Turn every line of text in the records below into one numbered list, skipping blank lines. Leave the pictures out of the answer.
BEGIN
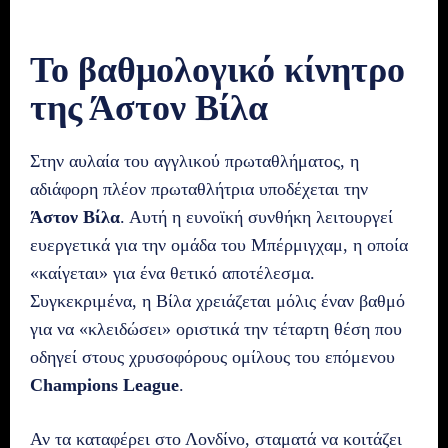
Το βαθμολογικό κίνητρο
της Άστον Βίλα
Στην αυλαία του αγγλικού πρωταθλήματος, η
αδιάφορη πλέον πρωταθλήτρια υποδέχεται την
Άστον Βίλα
. Αυτή η ευνοϊκή συνθήκη λειτουργεί
ευεργετικά για την ομάδα του Μπέρμιγχαμ, η οποία
«καίγεται» για ένα θετικό αποτέλεσμα.
Συγκεκριμένα, η Βίλα χρειάζεται μόλις έναν βαθμό
για να «κλειδώσει» οριστικά την τέταρτη θέση που
οδηγεί στους χρυσοφόρους ομίλους του επόμενου
Champions League
.
Αν τα καταφέρει στο Λονδίνο, σταματά να κοιτάζει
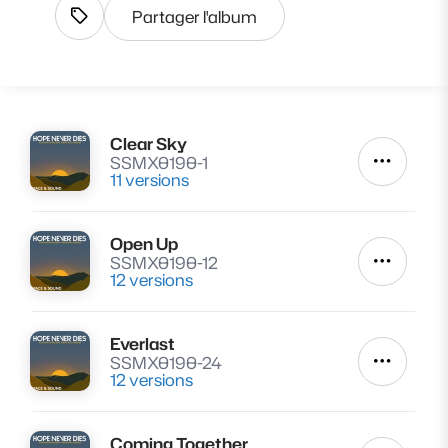
Partager l'album
Afficher les tags
Clear Sky
Lire
SSMX0190-1
Autres a
11 versions
Open Up
Lire
SSMX0190-12
Autres a
12 versions
Everlast
Lire
SSMX0190-24
Autres a
12 versions
Coming Together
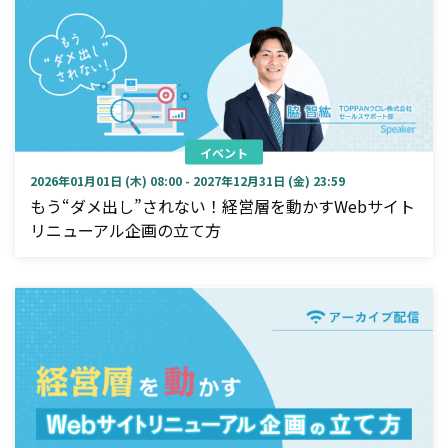
イベント
2026年01月01日 (木) 08:00 - 2027年12月31日 (金) 23:59
もう“ダメ出し”されない！経営層を動かすWebサイト
リニューアル企画の立て方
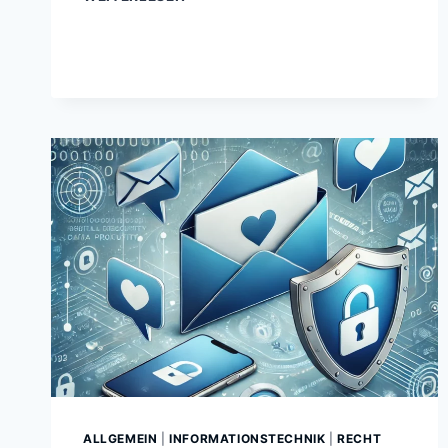
KRITA
KI-
BILDER
GENERIEREN
ALLGEMEIN
|
INFORMATIONSTECHNIK
|
RECHT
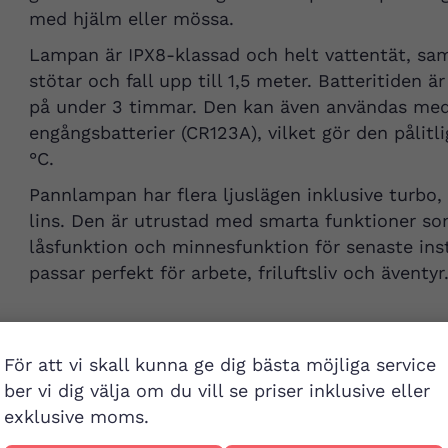
med hjälm eller mössa.
Lampan är IPX8-klassad och helt vattentät, sa
stötar och fall upp till 1,5 meter. Batteritiden 
på under 3 timmar. Den kan även användas med
engångsbatterier (CR123A), vilket gör den pålitl
°C.
Pannlampan har flera ljuslägen inklusive turbo,
lins. Den är utrustad med smarta funktioner som
låsfunktion och minnesfunktion för senaste ins
passar perfekt för arbete, friluftsliv och äventyr
För att vi skall kunna ge dig bästa möjliga service
ber vi dig välja om du vill se priser inklusive eller
exklusive moms.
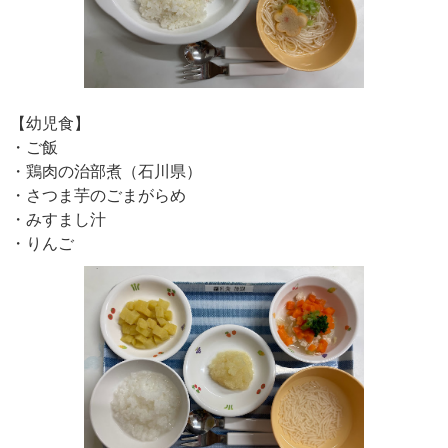
【幼児食】
・ご飯
・鶏肉の治部煮（石川県）
・さつま芋のごまがらめ
・みすまし汁
・りんご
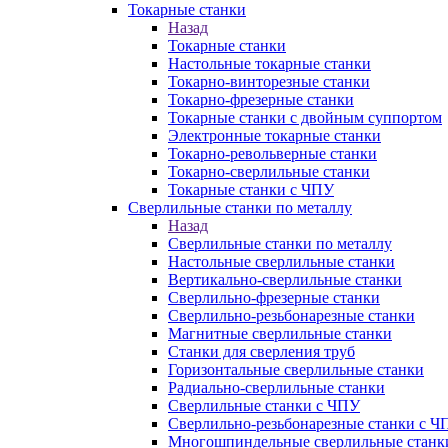
Токарные станки
Назад
Токарные станки
Настольные токарные станки
Токарно-винторезные станки
Токарно-фрезерные станки
Токарные станки с двойным суппортом
Электронные токарные станки
Токарно-револьверные станки
Токарно-сверлильные станки
Токарные станки с ЧПУ
Сверлильные станки по металлу
Назад
Сверлильные станки по металлу
Настольные сверлильные станки
Вертикально-сверлильные станки
Сверлильно-фрезерные станки
Сверлильно-резьбонарезные станки
Магнитные сверлильные станки
Станки для сверления труб
Горизонтальные сверлильные станки
Радиально-сверлильные станки
Сверлильные станки с ЧПУ
Сверлильно-резьбонарезные станки с Ч
Многошпиндельные сверлильные станк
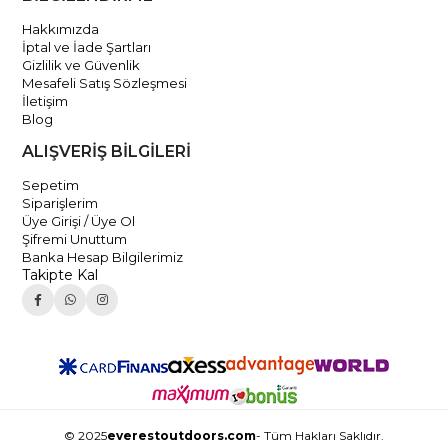
Hakkımızda
İptal ve İade Şartları
Gizlilik ve Güvenlik
Mesafeli Satış Sözleşmesi
İletişim
Blog
ALIŞVERİŞ BİLGİLERİ
Sepetim
Siparişlerim
Üye Girişi / Üye Ol
Şifremi Unuttum
Banka Hesap Bilgilerimiz
Takipte Kal
© 2025
everestoutdoors.com
- Tüm Hakları Saklıdır.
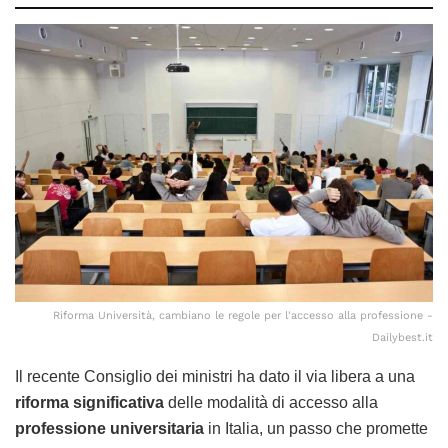
Riforma Università, cambiano le regole per l'accesso alla professione -
Dailybest.it
Il recente Consiglio dei ministri ha dato il via libera a una
riforma significativa
delle modalità di accesso alla
professione universitaria
in Italia, un passo che promette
END
**Exercise response**
1. Το βαθμολογικό κίνητρο
2. της Άστον Βίλα
3. Στην αυλαία του αγγλικού πρωταθλήματος, η
4. αδιάφορη πλέον πρωταθλήτρια υποδέχεται την
5. Άστον Βίλα
6. . Αυτή η ευνοϊκή συνθήκη λειτουργεί
7. ευεργετικά για την ομάδα του Μπέρμιγχαμ, η οποία
8. «καίγεται» για ένα θετικό αποτέλεσμα.
9. Συγκεκριμένα, η Βίλα χρειάζεται μόλις έναν βαθμό
10. για να «κλειδώσει» οριστικά την τέταρτη θέση που
11. οδηγεί στους χρυσοφόρους ομίλους του επόμενου
12. Champions League
13. .
14. Αν τα καταφέρει στο Λονδίνο, σταματά να κοιτάζει
15. Partager l'album
16. Afficher les tags
17. Clear Sky
18. Lire
19. SSMX0190-1
20. Autres a
21. 11 versions
22. Open Up
23. Lire
24. SSMX0190-12
25. Autres a
26. 12 versions
27. Everlast
28. Lire
29. SSMX0190-24
30. Autres a
31. 12 versions
32. Coming Together
33. イベント
34. 2026年01月01日 (木) 08:00 - 2027年12月31日 (金) 23:59
35. もう“ダメ出し”されない！経営層を動かすWebサイト
36. リニューアル企画の立て方
37. KRITA
38. KI-
39. BILDER
40. GENERIEREN
41. ALLGEMEIN
42. |
43. INFORMATIONSTECHNIK
44. |
45. RECHT
46. med hjälm eller mössa.
47. Lampan är IPX8-klassad och helt vattentät, sa
48. stötar och fall upp till 1,5 meter. Batteritiden 
49. på under 3 timmar. Den kan även användas med
50. engångsbatterier (CR123A), vilket gör den pålitl
51. °C.
52. Pannlampan har flera ljuslägen inklusive turbo,
53. lins. Den är utrustad med smarta funktioner som
54. låsfunktion och minnesfunktion för senaste ins
55. passar perfekt för arbete, friluftsliv och äventyr
56. För att vi skall kunna ge dig bästa möjliga service
57. ber vi dig välja om du vill se priser inklusive eller
58. exklusive moms.
59. 【幼児食】
60. ・ご飯
61. ・鶏肉の治部煮（石川県）
62. ・さつま芋のごまがらめ
63. ・みすまし汁
64. ・りんご
65. Токарные станки
66. Назад
67. Токарные станки
68. Настольные токарные станки
69. Токарно-винторезные станки
70. Токарно-фрезерные станки
71. Токарные станки с двойным суппортом
72. Электронные токарные станки
73. Токарно-револьверные станки
74. Токарно-сверлильные станки
75. Токарные станки с ЧПУ
76. Сверлильные станки по металлу
77. Назад
78. Сверлильные станки по металлу
79. Настольные сверлильные станки
80. Вертикально-сверлильные станки
81. Сверлильно-фрезерные станки
82. Сверлильно-резьбонарезные станки
83. Магнитные сверлильные станки
84. Станки для сверления труб
85. Горизонтальные сверлильные станки
86. Радиально-сверлильные станки
87. Сверлильные станки с ЧПУ
88. Сверлильно-резьбонарезные станки с Ч
89. Многошпиндельные сверлильные станк
90. Hakkımızda
91. İptal ve İade Şartları
92. Gizlilik ve Güvenlik
93. Mesafeli Satış Sözleşmesi
94. İletişim
95. Blog
96. ALIŞVERİŞ BİLGİLERİ
97. Sepetim
98. Siparişlerim
99. Üye Girişi / Üye Ol
100. Şifremi Unuttum
101. Banka Hesap Bilgilerimiz
102. Takipte Kal
103. © 2025
104. everestoutdoors.com
105. - Tüm Hakları Saklıdır.
106. Riforma Università, cambiano le regole per l'accesso alla professione -
107. Dailybest.it
108. Il recente Consiglio dei ministri ha dato il via libera a una
109. riforma significativa
110. delle modalità di accesso alla
111. professione universitaria
112. in Italia, un passo che promette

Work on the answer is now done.